Trecho do texto:
★ ★ ★ ★ ★ ★ ★

Foi o que decretou a Câmara Penal Nacional da Suprema Corte, considerando "infundados" os motivos da prisão preventiva decretada contra ele, depois que o juiz do Sétimo Tribunal Nacional de Investigação Preparatória, Jorge Chávez Tamariz, alegou, em meados de agosto, que o ex-presidente corria o risco de ser processado e de fugir, além de ter um comportamento questionável.
Os magistrados Enríquez Sumerinde, Magallanes Rodríguez e Javiel Valverde responderam favoravelmente ao recurso apresentado pela defesa de Martín Vizcarra contra a prisão preventiva, entendendo que os elementos da acusação, como os vínculos familiares e profissionais do ex-presidente, não eram suficientemente graves para justificar a medida.

★ ★ ★ ★ ★ ★ ★

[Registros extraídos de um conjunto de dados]
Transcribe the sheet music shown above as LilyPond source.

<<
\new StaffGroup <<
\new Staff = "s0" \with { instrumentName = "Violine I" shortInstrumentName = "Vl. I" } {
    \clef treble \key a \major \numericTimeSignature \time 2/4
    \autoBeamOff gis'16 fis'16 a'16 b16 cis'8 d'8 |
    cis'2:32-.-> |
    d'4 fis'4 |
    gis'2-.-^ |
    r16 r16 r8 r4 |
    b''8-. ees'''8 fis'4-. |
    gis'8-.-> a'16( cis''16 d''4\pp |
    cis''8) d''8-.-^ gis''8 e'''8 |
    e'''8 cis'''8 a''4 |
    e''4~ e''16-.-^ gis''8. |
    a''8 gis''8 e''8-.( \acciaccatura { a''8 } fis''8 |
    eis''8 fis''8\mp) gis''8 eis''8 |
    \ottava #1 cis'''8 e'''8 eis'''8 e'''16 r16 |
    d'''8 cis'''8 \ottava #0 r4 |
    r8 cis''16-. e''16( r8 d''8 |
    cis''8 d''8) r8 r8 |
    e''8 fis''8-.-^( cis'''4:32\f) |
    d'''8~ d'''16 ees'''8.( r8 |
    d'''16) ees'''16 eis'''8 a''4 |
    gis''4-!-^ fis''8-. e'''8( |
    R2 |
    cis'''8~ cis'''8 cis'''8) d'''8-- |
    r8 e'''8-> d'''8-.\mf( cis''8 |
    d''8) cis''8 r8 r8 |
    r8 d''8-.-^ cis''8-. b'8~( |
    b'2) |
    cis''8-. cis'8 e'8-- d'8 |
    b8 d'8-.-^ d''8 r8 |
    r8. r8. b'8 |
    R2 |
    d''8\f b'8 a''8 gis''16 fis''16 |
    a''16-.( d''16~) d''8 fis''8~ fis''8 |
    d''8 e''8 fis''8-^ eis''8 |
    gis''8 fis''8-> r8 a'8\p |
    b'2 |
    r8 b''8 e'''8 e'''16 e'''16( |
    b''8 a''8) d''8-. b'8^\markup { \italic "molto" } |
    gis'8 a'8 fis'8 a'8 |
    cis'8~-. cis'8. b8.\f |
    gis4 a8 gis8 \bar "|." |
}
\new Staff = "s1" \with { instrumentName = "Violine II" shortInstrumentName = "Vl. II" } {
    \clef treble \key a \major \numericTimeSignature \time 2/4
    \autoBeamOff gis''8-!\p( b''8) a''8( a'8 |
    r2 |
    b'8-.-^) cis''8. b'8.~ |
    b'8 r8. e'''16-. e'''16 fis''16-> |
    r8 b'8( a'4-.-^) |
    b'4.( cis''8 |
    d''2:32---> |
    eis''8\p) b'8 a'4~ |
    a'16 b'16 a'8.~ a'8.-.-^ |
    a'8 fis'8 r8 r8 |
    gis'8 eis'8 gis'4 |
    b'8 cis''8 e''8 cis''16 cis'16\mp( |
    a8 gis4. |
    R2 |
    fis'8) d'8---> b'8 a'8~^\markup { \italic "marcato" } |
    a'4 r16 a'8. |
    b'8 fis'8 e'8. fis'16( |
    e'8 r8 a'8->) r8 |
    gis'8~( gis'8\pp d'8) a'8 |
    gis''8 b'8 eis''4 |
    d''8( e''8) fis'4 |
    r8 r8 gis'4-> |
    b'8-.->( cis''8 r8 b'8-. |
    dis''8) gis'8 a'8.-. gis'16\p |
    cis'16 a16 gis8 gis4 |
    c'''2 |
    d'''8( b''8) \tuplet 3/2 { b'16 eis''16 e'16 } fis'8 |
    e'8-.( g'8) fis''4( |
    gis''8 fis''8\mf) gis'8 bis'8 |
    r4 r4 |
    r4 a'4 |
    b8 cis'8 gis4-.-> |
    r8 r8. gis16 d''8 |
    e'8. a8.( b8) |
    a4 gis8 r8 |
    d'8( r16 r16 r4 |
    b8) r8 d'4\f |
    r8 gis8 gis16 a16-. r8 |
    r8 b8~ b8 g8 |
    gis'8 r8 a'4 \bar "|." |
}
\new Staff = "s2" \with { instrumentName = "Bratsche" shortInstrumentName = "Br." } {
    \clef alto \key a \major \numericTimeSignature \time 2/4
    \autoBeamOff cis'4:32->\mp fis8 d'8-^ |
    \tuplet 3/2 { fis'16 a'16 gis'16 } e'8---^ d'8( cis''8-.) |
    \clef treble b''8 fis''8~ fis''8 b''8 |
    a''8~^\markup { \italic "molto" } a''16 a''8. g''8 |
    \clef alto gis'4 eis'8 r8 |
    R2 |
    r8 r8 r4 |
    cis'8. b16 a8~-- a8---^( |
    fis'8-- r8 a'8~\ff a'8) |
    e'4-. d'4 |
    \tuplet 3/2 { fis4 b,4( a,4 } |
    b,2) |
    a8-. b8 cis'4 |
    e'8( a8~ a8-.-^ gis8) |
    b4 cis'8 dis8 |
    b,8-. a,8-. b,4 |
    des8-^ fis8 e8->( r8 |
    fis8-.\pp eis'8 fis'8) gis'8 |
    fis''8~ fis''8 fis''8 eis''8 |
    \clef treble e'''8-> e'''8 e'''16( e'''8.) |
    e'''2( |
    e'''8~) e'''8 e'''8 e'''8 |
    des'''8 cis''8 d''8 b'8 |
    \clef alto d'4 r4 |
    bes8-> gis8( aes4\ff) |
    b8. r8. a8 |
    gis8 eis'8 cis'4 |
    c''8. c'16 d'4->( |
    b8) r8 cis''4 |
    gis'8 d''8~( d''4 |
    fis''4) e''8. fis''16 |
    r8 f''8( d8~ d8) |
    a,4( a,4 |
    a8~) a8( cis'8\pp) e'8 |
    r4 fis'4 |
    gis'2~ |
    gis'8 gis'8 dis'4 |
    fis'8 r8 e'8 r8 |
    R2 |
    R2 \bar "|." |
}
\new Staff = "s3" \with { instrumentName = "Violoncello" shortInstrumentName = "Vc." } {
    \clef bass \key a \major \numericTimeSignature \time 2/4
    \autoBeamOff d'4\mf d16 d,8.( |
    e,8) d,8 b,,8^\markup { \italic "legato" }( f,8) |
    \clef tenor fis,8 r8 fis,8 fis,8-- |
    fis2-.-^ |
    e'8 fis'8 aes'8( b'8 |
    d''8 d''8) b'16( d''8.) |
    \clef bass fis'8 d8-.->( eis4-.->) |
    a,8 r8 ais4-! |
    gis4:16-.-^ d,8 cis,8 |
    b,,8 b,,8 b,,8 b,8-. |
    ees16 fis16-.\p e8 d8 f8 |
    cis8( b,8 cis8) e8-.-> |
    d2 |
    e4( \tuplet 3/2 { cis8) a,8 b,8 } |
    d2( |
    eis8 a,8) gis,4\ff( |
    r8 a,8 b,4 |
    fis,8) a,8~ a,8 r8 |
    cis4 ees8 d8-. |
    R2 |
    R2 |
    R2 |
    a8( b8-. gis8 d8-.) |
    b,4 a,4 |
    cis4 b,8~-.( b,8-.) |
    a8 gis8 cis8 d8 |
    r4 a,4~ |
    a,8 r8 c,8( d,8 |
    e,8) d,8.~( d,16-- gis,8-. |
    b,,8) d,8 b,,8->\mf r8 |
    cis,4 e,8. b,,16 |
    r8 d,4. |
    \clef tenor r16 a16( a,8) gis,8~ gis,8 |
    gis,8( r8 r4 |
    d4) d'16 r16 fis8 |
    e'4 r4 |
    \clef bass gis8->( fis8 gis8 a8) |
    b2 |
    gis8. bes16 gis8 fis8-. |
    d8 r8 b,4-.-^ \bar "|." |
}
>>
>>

★ ★ ★ ★ ★ ★ ★

O que fazer:
(1) Transcreva, do texto sobre a prisão preventiva de Martín Vizcarra, a passagem que começa em "Foi o que decretou" e vai até "um comportamento questionável.", inclusive.
(2) Responda com base no texto sobre a prisão preventiva de Martín Vizcarra:
(a) Como a Câmara Penal Nacional da Suprema Corte qualificou os motivos da prisão preventiva?
(b) Qual juiz alegou que o ex-presidente corria o risco de ser processado e de fugir?
(c) Quem apresentou o recurso contra a prisão preventiva?
(3) Prossiga com o texto sobre a prisão preventiva de Martín Vizcarra a partir da última frase apresentada.

Resultados:
(1)
Foi o que decretou a Câmara Penal Nacional da Suprema Corte, considerando "infundados" os motivos da prisão preventiva decretada contra ele, depois que o juiz do Sétimo Tribunal Nacional de Investigação Preparatória, Jorge Chávez Tamariz, alegou, em meados de agosto, que o ex-presidente corria o risco de ser processado e de fugir, além de ter um comportamento questionável.

(2)
(a) Como "infundados".
(b) Jorge Chávez Tamariz, juiz do Sétimo Tribunal Nacional de Investigação Preparatória.
(c) A defesa de Martín Vizcarra.

(3)
O ex-presidente descreveu a decisão em suas redes sociais como "uma correção de um erro que nunca deveria ter sido cometido". "Durante 21 dias estive privado de minha liberdade, enfrentando uma transferência injustificada e ataques à minha dignidade, que violaram meus direitos e geraram incerteza sobre minha integridade pessoal", denunciou, ao mesmo tempo em que agradeceu os "sinais de apoio e incentivo" de seus concidadãos, familiares e amigos, nos "momentos mais difíceis".
No entanto, Martin Vizcarra continuará sendo investigado como suposto autor do crime de suborno passivo durante a licitação de obras quando era governador de Moquegua, no sul do país. Especificamente, elas correspondem a duas obras públicas: 'Lomas de Ilo' e 'Hospital de Moquegua'.